Where a line below holds the string "hour", that line goes into the answer.

Information>
= Beginning of Section =
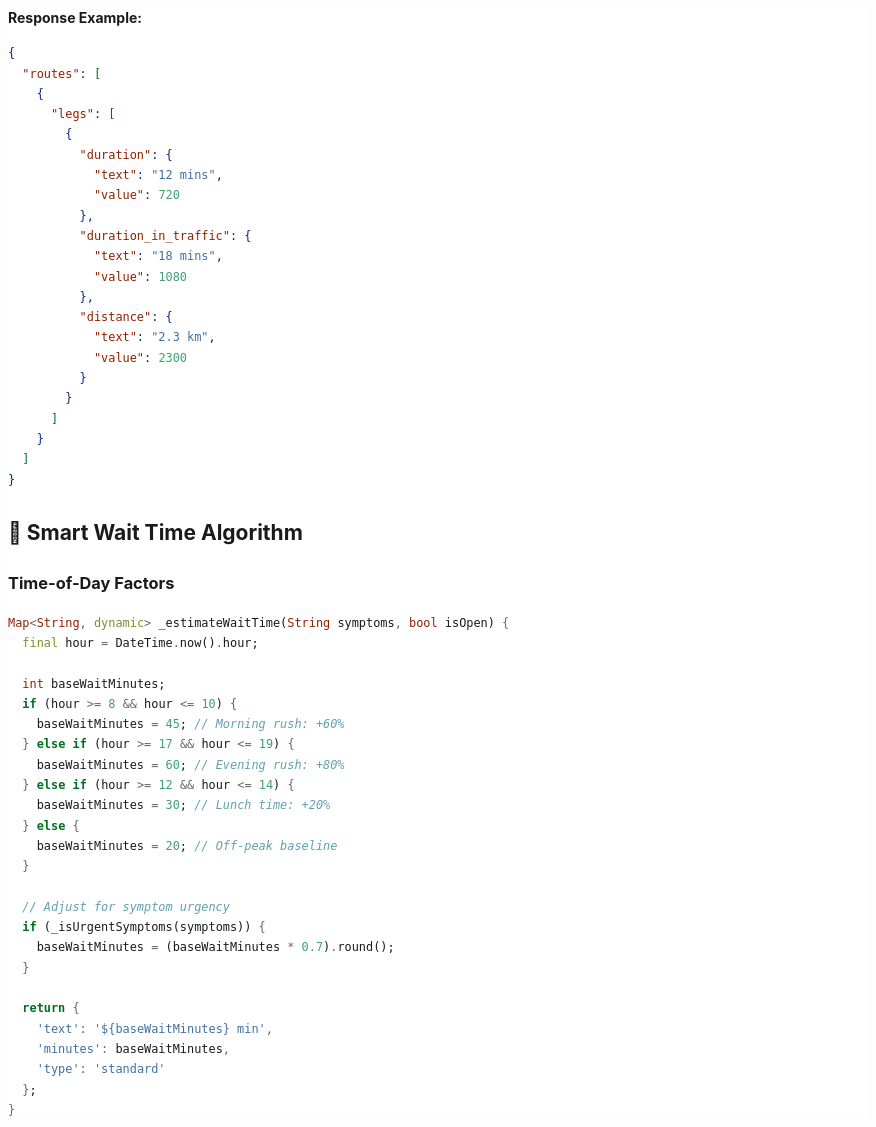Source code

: **Response Example:**
```json
{
  "routes": [
    {
      "legs": [
        {
          "duration": {
            "text": "12 mins",
            "value": 720
          },
          "duration_in_traffic": {
            "text": "18 mins",
            "value": 1080
          },
          "distance": {
            "text": "2.3 km",
            "value": 2300
          }
        }
      ]
    }
  ]
}
```

## 🧠 **Smart Wait Time Algorithm**

### Time-of-Day Factors
```dart
Map<String, dynamic> _estimateWaitTime(String symptoms, bool isOpen) {
  final hour = DateTime.now().hour;
  
  int baseWaitMinutes;
  if (hour >= 8 && hour <= 10) {
    baseWaitMinutes = 45; // Morning rush: +60%
  } else if (hour >= 17 && hour <= 19) {
    baseWaitMinutes = 60; // Evening rush: +80%
  } else if (hour >= 12 && hour <= 14) {
    baseWaitMinutes = 30; // Lunch time: +20%
  } else {
    baseWaitMinutes = 20; // Off-peak baseline
  }
  
  // Adjust for symptom urgency
  if (_isUrgentSymptoms(symptoms)) {
    baseWaitMinutes = (baseWaitMinutes * 0.7).round();
  }
  
  return {
    'text': '${baseWaitMinutes} min',
    'minutes': baseWaitMinutes,
    'type': 'standard'
  };
}
```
= End of Section =
Task answer>
  final hour = DateTime.now().hour;
  if (hour >= 8 && hour <= 10) {
  } else if (hour >= 17 && hour <= 19) {
  } else if (hour >= 12 && hour <= 14) {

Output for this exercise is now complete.